Prescription-Strength Political Bunk
Politicians deliver even bigger doses of prescription-strength deception, deliberately filling voters’ heads with disinformation about their opponents and about their own policies. One example is what we at FactCheck.org called a tax fable when it first surfaced in the 2004 campaign. The Republican National Committee chairman, Ed Gillespie, claimed in a speech on December 3, 2003, that under Bush’s tax-cut bills “80 percent of the tax relief for upper-income filers goes to small businesses.” It turned out that Gillespie’s definition of “small” businesses actually included all partnerships, a category that includes the nation’s biggest accounting firms, law firms, and real-estate partnerships, and “businesses” that are really only sidelines, such as occasional rental income from a corporate chief’s ski condo. Gillespie was trying to support the argument that cutting federal income taxes for high-income individuals translates at least in part to a tax cut for small businesses, stimulating hiring and thus helping some lower-income workers, too. But Gillespie was counting every rich person who got even a dollar in income from a small business as a “small-business owner”—and counting every dollar of tax benefit they received as relief for small business.
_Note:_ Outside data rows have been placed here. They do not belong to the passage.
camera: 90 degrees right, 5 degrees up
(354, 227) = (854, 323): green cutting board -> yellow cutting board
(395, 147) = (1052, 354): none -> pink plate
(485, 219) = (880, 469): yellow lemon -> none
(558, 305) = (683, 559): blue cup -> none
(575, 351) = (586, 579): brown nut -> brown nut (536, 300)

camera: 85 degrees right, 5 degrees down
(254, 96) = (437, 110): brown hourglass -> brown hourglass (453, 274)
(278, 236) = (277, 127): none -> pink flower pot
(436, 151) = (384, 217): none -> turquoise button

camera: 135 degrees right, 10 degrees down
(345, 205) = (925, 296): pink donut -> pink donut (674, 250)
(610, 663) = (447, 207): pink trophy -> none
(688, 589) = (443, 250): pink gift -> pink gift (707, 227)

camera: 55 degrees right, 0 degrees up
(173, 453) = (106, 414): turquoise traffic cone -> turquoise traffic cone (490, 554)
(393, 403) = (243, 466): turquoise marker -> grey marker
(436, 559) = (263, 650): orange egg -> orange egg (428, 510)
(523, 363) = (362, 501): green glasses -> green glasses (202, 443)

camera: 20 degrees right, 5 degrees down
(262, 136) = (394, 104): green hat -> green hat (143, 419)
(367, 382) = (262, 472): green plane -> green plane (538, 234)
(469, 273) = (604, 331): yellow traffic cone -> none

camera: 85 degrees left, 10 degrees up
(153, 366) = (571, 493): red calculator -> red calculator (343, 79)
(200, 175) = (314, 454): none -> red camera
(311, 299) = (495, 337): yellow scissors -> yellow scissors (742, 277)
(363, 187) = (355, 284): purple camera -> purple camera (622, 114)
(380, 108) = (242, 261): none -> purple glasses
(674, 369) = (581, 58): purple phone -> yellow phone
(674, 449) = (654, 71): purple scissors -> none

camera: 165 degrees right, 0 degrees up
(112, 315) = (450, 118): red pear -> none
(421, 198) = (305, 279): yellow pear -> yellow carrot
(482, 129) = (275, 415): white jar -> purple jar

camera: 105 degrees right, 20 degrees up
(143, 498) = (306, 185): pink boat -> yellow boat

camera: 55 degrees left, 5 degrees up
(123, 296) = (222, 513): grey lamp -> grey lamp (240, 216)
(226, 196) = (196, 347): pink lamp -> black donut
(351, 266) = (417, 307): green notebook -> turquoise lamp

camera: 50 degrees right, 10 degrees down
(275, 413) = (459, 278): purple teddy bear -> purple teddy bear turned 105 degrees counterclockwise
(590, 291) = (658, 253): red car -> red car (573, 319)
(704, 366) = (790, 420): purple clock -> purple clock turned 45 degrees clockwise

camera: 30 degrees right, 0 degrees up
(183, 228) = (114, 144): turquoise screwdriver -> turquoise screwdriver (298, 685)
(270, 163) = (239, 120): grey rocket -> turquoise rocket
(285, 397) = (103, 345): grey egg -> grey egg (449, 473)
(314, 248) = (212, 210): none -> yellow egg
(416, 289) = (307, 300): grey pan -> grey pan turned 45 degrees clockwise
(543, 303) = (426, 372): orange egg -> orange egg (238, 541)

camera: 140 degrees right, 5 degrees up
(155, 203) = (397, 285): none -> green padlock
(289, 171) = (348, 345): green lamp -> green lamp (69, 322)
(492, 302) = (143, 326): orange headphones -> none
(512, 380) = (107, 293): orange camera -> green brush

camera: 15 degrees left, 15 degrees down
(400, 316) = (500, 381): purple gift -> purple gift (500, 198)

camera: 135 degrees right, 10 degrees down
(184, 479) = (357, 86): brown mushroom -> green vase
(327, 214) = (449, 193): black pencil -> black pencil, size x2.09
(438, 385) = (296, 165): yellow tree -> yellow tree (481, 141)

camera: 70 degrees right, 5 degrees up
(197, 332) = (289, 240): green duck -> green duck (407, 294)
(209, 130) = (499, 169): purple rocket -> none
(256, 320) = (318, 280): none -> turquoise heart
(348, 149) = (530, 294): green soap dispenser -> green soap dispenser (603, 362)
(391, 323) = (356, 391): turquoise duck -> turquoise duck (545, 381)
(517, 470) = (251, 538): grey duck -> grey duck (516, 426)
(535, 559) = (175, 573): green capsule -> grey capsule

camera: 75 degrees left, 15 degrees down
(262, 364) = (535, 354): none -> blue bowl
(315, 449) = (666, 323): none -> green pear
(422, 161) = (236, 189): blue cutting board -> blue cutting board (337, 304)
Under that preposterous definition President Bush and Vice President Dick Cheney both qualified as “small businesses,” by virtue of $84 Bush received from an oil-drilling partnership, and the consulting income of Cheney’s wife, Lynne. Neither “business” was a notable job producer.
The Bush campaign would use the same twisted reasoning in a TV ad against John Kerry, claiming that Kerry’s proposal to scale back Bush’s tax cuts for those making $200,000 a year or more would mean “900,000 small business owners would pay higher tax rates than most multinational corporations.” In fact, according to analysis by the Tax Policy Center (a joint project of the Urban Institute and the Brookings Institution) the maximum number of small-business owners who could be affected—even by $1—was barely more than half the number the Bush ad claimed.
Voters Deceived
Not all voters are taken in by political snake oil, but many are. How many may surprise you. Bush’s claim that Kerry’s tax increase would have hit 900,000 small-business owners, for example, was found either “somewhat truthful” or “very truthful” by 62 percent of Americans polled after the 2004 election by the National Annenberg Election Survey. Only 24 percent found the statement “not too truthful” or “not truthful at all,” and the rest didn’t know or didn’t answer. That means that of those who had an opinion, two and a half times as many had the wrong idea as had the right one.
The deception took in members of both parties, though of course not equally. Unsurprisingly, Republicans were more inclined to believe the Republican president’s deception than were Democrats. Among Republicans, 76 percent found the claim truthful. But 64 percent of independents also found it truthful, and—what is surprising—nearly half of all Democrats did too. Forty-nine percent of them were inclined to believe Bush’s unfounded claim that their own candidate would raise taxes on 900,000 small businesses.